Where he was “verbal,” it was seriously questionable what level of loquatiousness our little boy would ever attain. And that was just the beginning. Would he have an intelligence level past that which is considered rudimentary? What other concerns might there be?

My attitude was “keep trying,” and thankfully, those around me concurred.

We’re by no means “out of the woods.” It’s possible that Garrett may never get to the place of being able to  live on his own and take care of himself (though I think it highly likely he will do so at this point). This I can say with certainty though, we will never stop trying to get him to the best possible place.

The thing about all of this is, it reinforces in my mind the attitude that says, “keep at it!”

Funnily, that point of view has “spilled over into” other areas of my existence as well.

About four years ago, I found myself out of a job. How that all came about is a long story, and one for another time.

What I will tell you is that I had a wealth of experience that I didn’t know was “in my arsenal.” The result was that when folks approached me about a new position, I “undersold” myself.

That mistake ended up costing my a couple of year’s time. Don’t misunderstand, valuable things came out of that set of experiences. Even so, I found myself performing at a higher level than would have been expected based on the position I occupied.

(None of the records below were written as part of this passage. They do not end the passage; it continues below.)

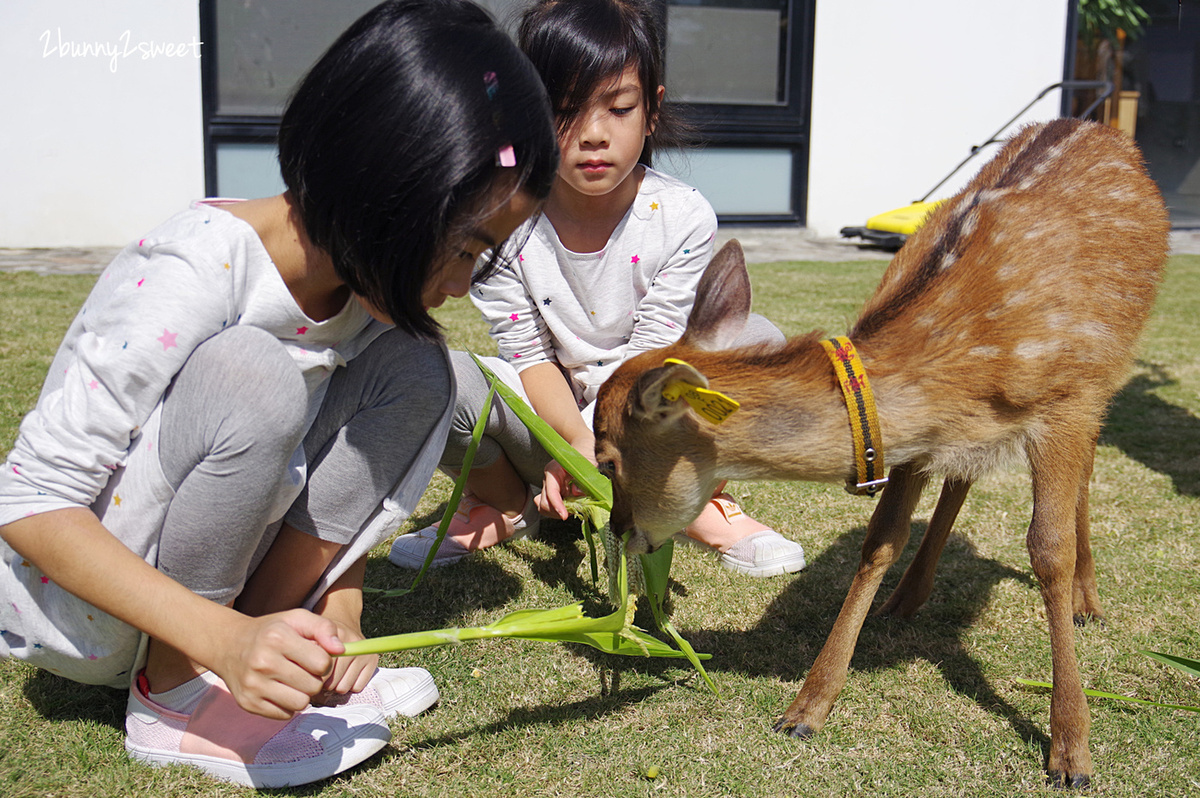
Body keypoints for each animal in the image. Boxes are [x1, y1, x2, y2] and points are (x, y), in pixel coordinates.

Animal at [592, 118, 1171, 782]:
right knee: (961, 480)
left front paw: (1071, 750)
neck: (969, 360)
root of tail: (1095, 124)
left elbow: (1048, 548)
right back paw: (909, 597)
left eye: (607, 457)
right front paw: (806, 709)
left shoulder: (1067, 399)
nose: (618, 528)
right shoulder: (916, 437)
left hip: (1110, 369)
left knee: (1086, 475)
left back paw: (1087, 601)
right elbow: (880, 540)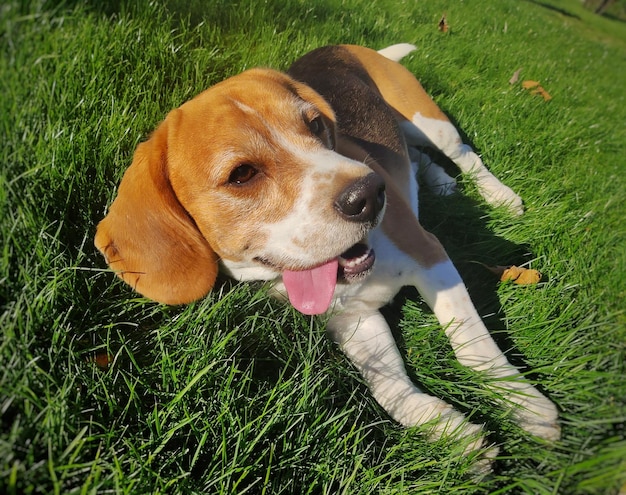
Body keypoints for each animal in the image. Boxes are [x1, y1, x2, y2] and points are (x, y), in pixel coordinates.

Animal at [95, 43, 560, 464]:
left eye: (316, 124)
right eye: (241, 174)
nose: (371, 194)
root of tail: (345, 46)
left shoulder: (430, 253)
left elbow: (475, 350)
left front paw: (524, 404)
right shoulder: (350, 318)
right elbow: (390, 387)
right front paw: (447, 430)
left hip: (429, 122)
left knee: (465, 157)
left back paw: (498, 196)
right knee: (420, 159)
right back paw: (439, 182)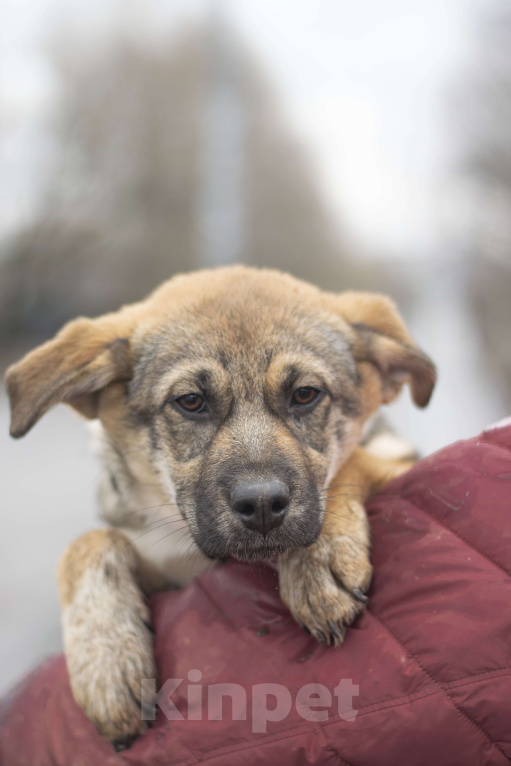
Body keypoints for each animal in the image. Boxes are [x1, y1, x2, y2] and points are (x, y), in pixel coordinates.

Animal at [5, 268, 436, 748]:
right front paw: (105, 660)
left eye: (306, 394)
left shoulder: (399, 462)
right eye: (191, 402)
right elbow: (88, 542)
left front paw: (318, 558)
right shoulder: (169, 566)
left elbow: (352, 462)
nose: (263, 505)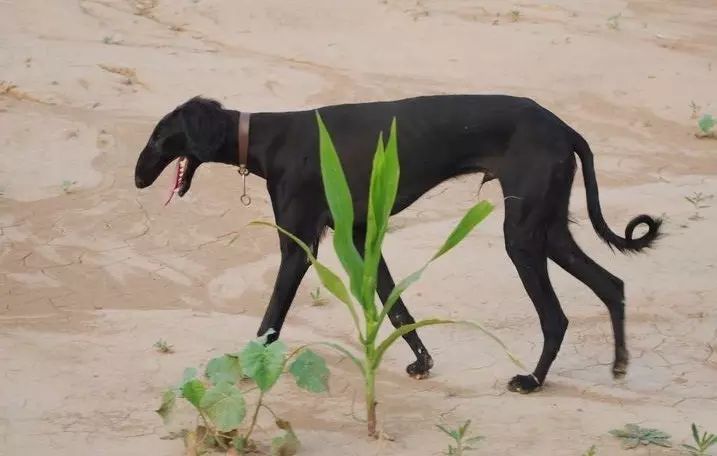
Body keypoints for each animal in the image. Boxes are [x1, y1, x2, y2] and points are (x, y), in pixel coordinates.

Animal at [134, 95, 660, 392]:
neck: (269, 138)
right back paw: (618, 365)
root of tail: (564, 127)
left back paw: (532, 381)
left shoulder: (300, 247)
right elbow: (396, 305)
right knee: (611, 284)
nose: (137, 178)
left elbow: (270, 320)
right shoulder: (361, 236)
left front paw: (248, 367)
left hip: (523, 238)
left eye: (159, 138)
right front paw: (423, 362)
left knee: (556, 316)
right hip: (547, 230)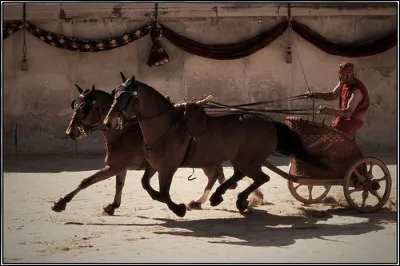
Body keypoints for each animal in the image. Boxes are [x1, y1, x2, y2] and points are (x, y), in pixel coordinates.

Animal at [51, 84, 252, 215]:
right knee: (216, 174)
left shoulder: (118, 166)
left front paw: (61, 203)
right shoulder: (121, 167)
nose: (70, 132)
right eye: (74, 106)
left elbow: (87, 181)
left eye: (84, 108)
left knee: (215, 175)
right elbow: (119, 184)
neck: (123, 132)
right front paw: (113, 205)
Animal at [102, 72, 328, 216]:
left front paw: (178, 208)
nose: (108, 122)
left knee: (260, 178)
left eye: (125, 97)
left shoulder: (167, 168)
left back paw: (232, 198)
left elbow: (165, 193)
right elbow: (146, 185)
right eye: (114, 95)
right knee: (239, 176)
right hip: (239, 159)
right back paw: (220, 197)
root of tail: (268, 122)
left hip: (250, 160)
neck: (166, 127)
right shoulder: (154, 166)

As is often the case, the people for whom I was working “took advantage” of the situation, and kept me in a lower position, even though they could easily have hired me into one commensurate with my skill set.

I continued to work with them in good faith until somebody came along and offered me a position that felt like a “stretch” for me.

Looking at that position, the money was better, the title was a little more than I thought I could manage, the work site was way closer to home and there were some other benefits I won’t get into here.

I moved to that position with a great deal of trepidation.

It turns out that I needn’t have worried myself. I’m not saying no aspects of the job were challenging. I’m not telling you I didn’t have to stretch—to learn things that were new, different and difficult. What I am saying is that I was “up for the challenge.” And I like to think I managed pretty well at that position.

That job has since “finished.” The company I was supporting lost their contract, which put me out of work. So I went “on the hunt” yet again.

Well another opportunity presented itself and it “felt like” the “next level.” This time I realized that there will always be challenges to be dealt with, no matter where you are. So I jumped at the position.

Maybe I will find there are issues that make it needful or worthwhile for me to move on at some point, but I certainly don’t see that being the case at present.

Yet again, my point? My experience allowed me to move on both times. If anything was going to hold me back it would be a lack of tenacity. That’s an important realization.

A lot of life is about just living the day-to-day. A bunch of what we do is get up and get about the normal business of the day. Thing is, sometimes challenges arise, and we must decide how to handle them. Will I wrestle with the challenge and figure it out, or will I give up and let it defeat me?

As for me, I’m more likely every day to take the challenge and see where it leads. I may “win” I may “lose,” but if I lose, it won’t be for want of trying.

Okay, as is often the case, I have run out of time and overrun my self-imposed “word count limitation.” That being true, even though there was more I would have loved to take the time to discuss, it’ll have to wait for another day, and another article.

As usual, allow me to wish you the best of days and thank you—yet again, gentle reader—for taking the time to get this far.